ROUND TRIP: 42 miles.

 

This 21-mile route (one way) is the first "rails to trails" state park in Oregon. The trail, which runs from the small town of Banks to Vernonia, was once a railroad bed. Abandoned in the mid-1970s, the state began converting it into a path for outdoor enthusiasts in the '90s. Popular among bicyclists and hikers alike, the trail offers picturesque landscapes and passes across thirteen bridges. Views are spectacular atop Buxton and Horseshoe, the route's two 700-foot long, 80-foot high railroad trestles. Keep an eye out for plenty of flora and fauna along the way, including wildflowers, elk and the occasional chipmunk.

 

WHERE TO DINE: The menu at Vernonia's Blue House Cafe is comprised of Mediterranean dishes made from local and organic ingredients.
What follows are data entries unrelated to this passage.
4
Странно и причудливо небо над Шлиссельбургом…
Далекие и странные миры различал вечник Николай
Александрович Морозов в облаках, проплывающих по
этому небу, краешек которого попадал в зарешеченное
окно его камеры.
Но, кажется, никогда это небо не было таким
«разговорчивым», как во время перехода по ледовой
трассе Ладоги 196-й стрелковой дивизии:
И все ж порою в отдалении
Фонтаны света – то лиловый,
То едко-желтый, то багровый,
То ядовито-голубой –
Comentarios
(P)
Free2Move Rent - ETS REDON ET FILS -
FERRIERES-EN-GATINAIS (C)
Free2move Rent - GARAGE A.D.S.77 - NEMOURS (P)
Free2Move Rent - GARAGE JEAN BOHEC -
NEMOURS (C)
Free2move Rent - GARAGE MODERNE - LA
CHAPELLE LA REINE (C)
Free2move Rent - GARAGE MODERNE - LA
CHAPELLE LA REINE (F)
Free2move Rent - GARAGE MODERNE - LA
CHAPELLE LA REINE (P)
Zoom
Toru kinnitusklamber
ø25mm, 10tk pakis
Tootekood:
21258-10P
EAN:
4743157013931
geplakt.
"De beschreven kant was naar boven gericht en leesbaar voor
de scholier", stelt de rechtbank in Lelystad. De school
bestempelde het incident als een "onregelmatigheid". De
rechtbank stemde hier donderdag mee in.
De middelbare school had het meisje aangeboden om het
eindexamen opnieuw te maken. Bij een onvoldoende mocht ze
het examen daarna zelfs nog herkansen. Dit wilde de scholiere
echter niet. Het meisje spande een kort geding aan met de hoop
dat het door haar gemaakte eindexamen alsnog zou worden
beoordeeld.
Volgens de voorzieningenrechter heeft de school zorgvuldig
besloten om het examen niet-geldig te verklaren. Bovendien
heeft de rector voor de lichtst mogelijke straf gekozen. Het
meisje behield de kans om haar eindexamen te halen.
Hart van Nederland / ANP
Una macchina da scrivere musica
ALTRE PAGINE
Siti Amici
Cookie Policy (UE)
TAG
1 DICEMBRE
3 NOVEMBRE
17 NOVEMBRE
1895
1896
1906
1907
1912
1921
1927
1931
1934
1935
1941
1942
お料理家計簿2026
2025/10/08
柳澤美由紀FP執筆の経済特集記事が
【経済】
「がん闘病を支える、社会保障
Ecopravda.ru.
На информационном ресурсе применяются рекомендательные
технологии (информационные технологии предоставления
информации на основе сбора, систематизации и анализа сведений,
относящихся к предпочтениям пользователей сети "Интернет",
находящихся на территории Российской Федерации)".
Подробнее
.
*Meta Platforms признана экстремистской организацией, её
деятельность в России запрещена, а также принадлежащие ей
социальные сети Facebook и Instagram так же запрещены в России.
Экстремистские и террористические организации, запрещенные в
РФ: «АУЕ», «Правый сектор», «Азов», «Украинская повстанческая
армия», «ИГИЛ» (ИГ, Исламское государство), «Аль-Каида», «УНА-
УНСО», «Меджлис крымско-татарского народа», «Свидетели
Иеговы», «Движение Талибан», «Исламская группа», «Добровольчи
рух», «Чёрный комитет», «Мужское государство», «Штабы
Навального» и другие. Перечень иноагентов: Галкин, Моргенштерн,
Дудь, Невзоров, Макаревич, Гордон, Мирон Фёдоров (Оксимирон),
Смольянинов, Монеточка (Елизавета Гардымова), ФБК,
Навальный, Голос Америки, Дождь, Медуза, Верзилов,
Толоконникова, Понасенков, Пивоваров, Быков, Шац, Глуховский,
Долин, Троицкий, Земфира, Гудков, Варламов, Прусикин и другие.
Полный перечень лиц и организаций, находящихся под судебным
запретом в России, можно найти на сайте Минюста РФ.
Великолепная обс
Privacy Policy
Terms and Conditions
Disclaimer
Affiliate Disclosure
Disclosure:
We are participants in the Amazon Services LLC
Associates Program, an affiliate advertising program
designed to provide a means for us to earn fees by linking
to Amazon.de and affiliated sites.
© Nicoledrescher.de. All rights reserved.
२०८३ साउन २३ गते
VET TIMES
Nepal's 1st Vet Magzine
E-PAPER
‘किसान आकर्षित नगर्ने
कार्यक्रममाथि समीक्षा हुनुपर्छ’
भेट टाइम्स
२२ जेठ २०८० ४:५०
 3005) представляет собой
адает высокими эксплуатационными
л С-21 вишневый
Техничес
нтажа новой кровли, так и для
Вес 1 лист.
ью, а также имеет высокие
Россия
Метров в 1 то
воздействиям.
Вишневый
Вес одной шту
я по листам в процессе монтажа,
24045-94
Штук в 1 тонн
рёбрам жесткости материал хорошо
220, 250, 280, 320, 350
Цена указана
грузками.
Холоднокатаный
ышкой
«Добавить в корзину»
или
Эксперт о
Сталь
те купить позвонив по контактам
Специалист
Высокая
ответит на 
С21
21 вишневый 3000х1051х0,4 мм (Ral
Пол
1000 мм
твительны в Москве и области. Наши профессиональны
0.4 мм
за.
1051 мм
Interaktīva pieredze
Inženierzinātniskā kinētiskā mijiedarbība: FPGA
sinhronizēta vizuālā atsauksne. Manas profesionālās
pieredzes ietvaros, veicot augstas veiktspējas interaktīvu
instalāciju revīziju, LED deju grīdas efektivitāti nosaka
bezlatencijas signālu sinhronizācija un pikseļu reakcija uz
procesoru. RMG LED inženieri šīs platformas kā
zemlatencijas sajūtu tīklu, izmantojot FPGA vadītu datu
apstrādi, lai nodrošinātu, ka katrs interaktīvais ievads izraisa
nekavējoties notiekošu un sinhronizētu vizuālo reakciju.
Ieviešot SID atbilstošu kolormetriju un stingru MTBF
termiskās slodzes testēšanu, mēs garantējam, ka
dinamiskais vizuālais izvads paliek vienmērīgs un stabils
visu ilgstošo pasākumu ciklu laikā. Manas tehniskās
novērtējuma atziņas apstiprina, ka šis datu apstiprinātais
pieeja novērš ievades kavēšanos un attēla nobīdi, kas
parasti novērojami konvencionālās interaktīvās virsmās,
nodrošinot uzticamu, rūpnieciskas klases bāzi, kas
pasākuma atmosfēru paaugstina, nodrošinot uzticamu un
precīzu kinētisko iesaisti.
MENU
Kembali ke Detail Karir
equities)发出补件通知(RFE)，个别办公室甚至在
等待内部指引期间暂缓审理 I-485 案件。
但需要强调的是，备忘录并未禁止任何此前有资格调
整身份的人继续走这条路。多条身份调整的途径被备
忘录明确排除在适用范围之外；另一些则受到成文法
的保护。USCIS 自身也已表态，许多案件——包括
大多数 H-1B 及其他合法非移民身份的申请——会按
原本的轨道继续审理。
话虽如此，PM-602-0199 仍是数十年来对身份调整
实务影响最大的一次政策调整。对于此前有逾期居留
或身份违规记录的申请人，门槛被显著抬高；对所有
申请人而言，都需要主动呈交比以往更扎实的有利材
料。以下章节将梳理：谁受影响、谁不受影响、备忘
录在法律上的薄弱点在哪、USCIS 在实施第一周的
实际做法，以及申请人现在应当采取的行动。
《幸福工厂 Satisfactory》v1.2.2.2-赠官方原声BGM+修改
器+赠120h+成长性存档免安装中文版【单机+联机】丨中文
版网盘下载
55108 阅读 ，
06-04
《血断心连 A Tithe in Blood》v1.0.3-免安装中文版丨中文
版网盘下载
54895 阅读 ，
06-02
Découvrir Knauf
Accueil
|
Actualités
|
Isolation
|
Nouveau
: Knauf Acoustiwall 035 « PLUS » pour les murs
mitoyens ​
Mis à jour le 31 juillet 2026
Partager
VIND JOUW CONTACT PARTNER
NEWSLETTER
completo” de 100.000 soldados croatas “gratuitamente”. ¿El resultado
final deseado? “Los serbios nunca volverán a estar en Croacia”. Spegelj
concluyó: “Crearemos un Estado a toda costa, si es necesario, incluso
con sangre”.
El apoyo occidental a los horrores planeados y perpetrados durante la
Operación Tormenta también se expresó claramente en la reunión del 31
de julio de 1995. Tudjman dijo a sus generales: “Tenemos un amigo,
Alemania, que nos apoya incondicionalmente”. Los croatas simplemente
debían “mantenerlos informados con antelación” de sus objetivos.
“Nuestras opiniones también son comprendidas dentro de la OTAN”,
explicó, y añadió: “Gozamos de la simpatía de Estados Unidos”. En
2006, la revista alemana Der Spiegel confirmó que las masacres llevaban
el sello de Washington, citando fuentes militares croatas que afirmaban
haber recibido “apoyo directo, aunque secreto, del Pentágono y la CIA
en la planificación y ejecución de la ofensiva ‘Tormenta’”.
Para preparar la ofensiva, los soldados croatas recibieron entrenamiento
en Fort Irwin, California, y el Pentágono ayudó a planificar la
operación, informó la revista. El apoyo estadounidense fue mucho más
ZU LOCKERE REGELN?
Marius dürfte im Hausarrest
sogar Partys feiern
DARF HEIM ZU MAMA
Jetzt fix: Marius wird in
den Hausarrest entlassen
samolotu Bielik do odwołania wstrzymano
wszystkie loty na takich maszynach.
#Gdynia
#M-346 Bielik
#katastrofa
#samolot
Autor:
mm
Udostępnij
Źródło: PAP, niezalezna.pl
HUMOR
There's also an extensive list of coffees and teas. If your lungs are feeling a little too pampered after sucking down all the area's fresh air, the Blue House also offers hookahs and an array of flavored tobacco.

 

WHERE TO SPEND THE NIGHT: The four-room Coastal Mountain Sport Haus in Vernonia caters to bicyclists. Owners Glen and Sandy Crinklaw opened the small lodge after an inspiring bike trip through Italy. Each room includes rustic homages to the region, such as furniture made out of reclaimed walnut timber and elk antler hooks perfect for bicycle helmets.

 

Coastal Mountain Sports Haus

 

PRINEVILLE TO BEND, WEST LOOP

 

ROUND TRIP: 75 miles.

 

This route's elevation gain (1,375') isn't suitable for novices. The scenery makes up for a few steep ascents, though. A one-way trek takes around three hours, leaving plenty of time for a side trip over to the Powell Butte Nature Park, which encompasses an extinct volcano, and/or the extensive dining and shopping options in Bend. There's also gorgeous views of Mt Hood along the way.

 

WHERE TO DINE: If you're feeling up to it, Bend's "Ale Trail" will lead you on a tour of the city's seven microbreweries and brewpubs.

 

 

For something more low-key, give the 900 Wall Restaurant a go. A great spot for people watching, its menu changes seasonally and focuses on seafood and other entrees from the Pacific Northwest.

 

WHERE TO STAY: The Red Lion Inn. In addition to offering guests a bike washing facility, this hotel in the heart of Bend is located a mere few blocks from Pioneer Park, which overlooks the Deschutes River.

 

THE OREGON COAST BIKE ROUTE

 

ROUND TRIP: Varies.

 

The route encompasses over 370 miles, so you'd need to be The Flash to conquer the entire thing in a weekend. Most riders set aside 6-8 days to experience the Oregon coast, but a good portion of the northern section can be covered in a few days. We suggest a ride from Manzanita to Astoria, a 79-mile round-trip that takes most riders around four hours to complete (one way). However, this segment includes spectacular views of the coastline. You'll probably want to stop at various points along the way to take in views of iconic landmarks like Haystack Rock and Neahkahnie Mountain. Fair warning: the initial ascent from Manzanita up Neahkahnie isn't for the faint-hearted. In addition, Astoria has transformed in recent years from a hard-luck fishing enclave to a beloved vacation hotspot with plenty of cafes, coffee bars and shops.

 

 

WHERE TO DINE: Astoria's Bridgewater Bistro. Along with fresh seafood entrees and vegetarian options, this popular, modernist restaurant offers diners exceptional views of the city's piers and the Columbia River.

 

WHERE TO STAY: The Cannery Pier Hotel. This former fish cannery has been converted into a luxurious lodging facility complete with an authentic Finnish sauna. Each room has a private balcony that overlooks the Columbia, in addition to a fireplace and hardwood floors.